Geçen hafta Kuran kursları yönetmeliği için Milli Eğitim Bakanı Hüseyin Çelik'e yüklendik, gazetecilik açısından kusurlu harekette bulunduk. Çünkü Çelik'in yönetmelikle ilgisi sadece dolaylıydı, işin asıl sahibi Diyanet'ti. Gerçi konu kapandı gibi ama özür borcu üstümüzde kalsın istemedik. Ayrıca Bakan Hüseyin Çelik'in de ‘‘devlet eliyle din ticaretine karşı olduğunu’’ duyduğumuza sevindik.
4*4 hızlı okuma
Cinnet getiren, silahı kendisine dönen polis memuru kimdir, tanışmak ister misiniz? Her on polisten yedisi, dört ve daha fazla çocuklu aileden gelir. Annelerin dörtte üçü ilkokul mezunudur, tıpkı kendi eşleri gibi. Babaları arasında lise ve üniversite mezunu yüzde 10'u aşmaz.
Polis kardeşimiz taşra çocuğudur. Yüzde 81.8'i köy, kasaba ve ilçe kökenlidir. Her beş polisten dördü normal lise veya teknik lise mezunudur, imam hatiplilerin payı sadece yüzde 6'dır. Polis mesleğini seçenlerin üçte ikisi üniversite sınavında başarısızdır.
1985-1997 yılları arasında şehit düşen polis sayısı 365'ti. Aynı dönemde intihar eden polis sayısı ise 184'tü.
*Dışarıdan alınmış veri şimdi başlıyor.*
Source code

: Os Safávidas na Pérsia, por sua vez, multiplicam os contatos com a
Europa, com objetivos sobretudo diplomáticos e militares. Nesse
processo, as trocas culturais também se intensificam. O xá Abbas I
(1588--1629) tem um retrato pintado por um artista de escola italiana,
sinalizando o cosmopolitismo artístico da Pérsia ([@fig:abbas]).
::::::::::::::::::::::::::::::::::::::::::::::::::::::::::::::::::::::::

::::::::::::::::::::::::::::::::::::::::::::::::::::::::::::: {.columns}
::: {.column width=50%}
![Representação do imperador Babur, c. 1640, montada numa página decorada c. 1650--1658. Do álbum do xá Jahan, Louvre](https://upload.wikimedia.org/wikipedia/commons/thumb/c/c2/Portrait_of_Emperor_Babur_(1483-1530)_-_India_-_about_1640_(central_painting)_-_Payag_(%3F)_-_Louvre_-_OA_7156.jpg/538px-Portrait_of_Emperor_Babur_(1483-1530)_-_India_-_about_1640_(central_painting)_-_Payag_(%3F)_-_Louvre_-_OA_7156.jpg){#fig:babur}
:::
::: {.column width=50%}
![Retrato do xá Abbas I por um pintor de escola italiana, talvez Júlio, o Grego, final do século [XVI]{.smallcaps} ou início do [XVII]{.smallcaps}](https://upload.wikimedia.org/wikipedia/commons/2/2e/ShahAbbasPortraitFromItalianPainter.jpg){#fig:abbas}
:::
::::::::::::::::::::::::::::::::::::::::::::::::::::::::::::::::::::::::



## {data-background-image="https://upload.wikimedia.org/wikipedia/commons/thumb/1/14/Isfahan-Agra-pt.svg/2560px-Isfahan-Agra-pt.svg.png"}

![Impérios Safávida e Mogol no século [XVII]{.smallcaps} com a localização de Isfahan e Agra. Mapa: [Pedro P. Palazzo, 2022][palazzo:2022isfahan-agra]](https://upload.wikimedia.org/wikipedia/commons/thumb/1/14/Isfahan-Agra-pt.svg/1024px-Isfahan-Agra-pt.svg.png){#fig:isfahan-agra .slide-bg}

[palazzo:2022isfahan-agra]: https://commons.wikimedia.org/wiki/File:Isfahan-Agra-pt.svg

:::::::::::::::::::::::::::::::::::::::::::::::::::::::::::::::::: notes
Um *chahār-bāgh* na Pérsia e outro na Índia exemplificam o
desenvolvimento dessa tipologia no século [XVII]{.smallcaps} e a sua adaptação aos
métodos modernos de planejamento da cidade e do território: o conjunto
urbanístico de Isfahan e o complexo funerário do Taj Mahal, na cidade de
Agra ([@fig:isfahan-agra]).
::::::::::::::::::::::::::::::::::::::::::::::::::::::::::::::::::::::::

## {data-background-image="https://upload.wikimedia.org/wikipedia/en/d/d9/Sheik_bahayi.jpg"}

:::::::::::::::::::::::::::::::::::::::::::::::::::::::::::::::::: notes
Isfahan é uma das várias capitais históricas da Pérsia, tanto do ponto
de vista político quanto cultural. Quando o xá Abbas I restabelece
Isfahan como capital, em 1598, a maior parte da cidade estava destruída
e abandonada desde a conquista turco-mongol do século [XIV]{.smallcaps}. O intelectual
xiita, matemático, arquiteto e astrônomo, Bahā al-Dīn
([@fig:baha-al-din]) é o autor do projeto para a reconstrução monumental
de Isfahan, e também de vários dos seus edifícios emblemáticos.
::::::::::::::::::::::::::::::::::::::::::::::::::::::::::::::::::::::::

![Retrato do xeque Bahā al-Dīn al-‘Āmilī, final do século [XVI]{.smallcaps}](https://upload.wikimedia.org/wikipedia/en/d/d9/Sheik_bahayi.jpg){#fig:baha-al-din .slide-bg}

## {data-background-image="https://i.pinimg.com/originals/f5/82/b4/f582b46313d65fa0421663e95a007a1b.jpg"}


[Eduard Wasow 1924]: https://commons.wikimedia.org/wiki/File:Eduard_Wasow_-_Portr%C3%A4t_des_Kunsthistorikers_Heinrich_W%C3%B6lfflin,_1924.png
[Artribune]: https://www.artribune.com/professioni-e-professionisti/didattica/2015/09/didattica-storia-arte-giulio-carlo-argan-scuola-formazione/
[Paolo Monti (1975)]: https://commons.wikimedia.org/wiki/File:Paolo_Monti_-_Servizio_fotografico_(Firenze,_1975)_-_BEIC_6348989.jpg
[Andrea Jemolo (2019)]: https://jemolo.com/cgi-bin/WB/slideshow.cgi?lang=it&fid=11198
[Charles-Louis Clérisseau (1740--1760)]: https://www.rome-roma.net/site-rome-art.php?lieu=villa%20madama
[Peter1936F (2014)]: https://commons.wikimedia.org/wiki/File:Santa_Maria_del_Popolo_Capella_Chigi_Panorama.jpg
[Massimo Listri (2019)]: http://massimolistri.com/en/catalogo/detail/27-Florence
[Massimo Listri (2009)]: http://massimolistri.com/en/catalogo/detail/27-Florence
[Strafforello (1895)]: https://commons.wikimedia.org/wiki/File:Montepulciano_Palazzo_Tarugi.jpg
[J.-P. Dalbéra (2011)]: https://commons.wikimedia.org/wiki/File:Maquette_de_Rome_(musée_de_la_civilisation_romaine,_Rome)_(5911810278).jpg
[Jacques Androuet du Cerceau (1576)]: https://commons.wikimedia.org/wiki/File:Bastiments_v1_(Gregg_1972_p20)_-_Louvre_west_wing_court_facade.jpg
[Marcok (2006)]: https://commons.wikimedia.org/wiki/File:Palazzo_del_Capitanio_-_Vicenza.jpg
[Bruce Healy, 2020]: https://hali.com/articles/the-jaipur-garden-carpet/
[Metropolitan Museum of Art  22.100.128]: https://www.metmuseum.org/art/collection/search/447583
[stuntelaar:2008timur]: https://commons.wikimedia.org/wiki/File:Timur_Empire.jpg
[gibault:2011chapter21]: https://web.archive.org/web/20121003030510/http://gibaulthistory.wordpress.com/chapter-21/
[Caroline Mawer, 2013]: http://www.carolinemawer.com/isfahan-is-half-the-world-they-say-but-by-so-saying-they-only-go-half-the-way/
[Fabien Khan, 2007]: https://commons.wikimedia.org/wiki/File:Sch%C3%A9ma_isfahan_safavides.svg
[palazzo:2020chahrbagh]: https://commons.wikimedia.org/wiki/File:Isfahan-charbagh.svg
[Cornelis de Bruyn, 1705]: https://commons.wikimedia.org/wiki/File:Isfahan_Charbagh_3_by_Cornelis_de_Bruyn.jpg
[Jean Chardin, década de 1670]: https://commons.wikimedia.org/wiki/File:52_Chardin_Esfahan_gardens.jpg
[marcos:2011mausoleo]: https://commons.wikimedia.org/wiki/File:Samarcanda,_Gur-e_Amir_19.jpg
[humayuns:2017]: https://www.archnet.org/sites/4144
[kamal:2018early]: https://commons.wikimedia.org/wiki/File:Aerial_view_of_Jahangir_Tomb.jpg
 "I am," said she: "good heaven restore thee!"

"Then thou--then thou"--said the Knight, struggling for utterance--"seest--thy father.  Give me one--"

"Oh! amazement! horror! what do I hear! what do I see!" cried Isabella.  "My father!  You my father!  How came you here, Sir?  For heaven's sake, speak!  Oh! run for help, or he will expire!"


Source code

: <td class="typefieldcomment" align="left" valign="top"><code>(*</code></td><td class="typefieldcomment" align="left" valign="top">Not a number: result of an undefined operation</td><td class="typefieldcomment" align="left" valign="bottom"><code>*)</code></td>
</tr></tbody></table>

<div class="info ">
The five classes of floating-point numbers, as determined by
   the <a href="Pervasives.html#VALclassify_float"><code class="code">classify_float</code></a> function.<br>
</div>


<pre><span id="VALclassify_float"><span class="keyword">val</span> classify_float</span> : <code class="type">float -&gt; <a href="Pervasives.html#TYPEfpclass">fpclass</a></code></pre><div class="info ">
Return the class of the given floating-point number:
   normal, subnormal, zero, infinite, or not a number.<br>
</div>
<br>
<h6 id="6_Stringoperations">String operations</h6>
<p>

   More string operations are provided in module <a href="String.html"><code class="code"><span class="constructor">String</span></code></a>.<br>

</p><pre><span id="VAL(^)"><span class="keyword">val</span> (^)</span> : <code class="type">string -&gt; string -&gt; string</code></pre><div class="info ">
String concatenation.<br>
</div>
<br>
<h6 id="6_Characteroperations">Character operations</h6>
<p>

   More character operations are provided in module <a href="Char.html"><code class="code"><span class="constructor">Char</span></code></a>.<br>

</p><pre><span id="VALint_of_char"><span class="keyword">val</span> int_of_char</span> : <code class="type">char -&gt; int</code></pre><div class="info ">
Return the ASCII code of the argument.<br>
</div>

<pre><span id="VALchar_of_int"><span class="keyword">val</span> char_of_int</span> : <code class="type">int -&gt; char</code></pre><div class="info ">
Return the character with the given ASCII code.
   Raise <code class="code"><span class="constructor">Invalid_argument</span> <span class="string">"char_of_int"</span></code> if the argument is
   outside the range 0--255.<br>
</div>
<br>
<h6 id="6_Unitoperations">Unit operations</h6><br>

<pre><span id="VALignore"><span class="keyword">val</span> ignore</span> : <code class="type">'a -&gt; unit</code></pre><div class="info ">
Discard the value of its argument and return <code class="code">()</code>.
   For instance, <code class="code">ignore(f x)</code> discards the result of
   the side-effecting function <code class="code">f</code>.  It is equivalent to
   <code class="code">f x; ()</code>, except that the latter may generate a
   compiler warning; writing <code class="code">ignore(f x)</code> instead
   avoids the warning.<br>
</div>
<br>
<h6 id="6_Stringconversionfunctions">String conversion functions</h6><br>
Yani şehitlerin yarısı kadar polis kendi eliyle canına kıydı. Kayıtlarda genellikle ‘‘kız meselesi’’ gibi muğlak ifadeler kullanıldı.
İntihar eden polislerin 112'si yani üçte ikisine yakını polis memuruydu. 45 intiharla polis memur adayları ikinci sırayı aldı, komiser yardımcısı düzeyinde 6 intihar olayına rastlandı. Aynı dönemde sadece tek bir Emniyet Müdürü intihar etti.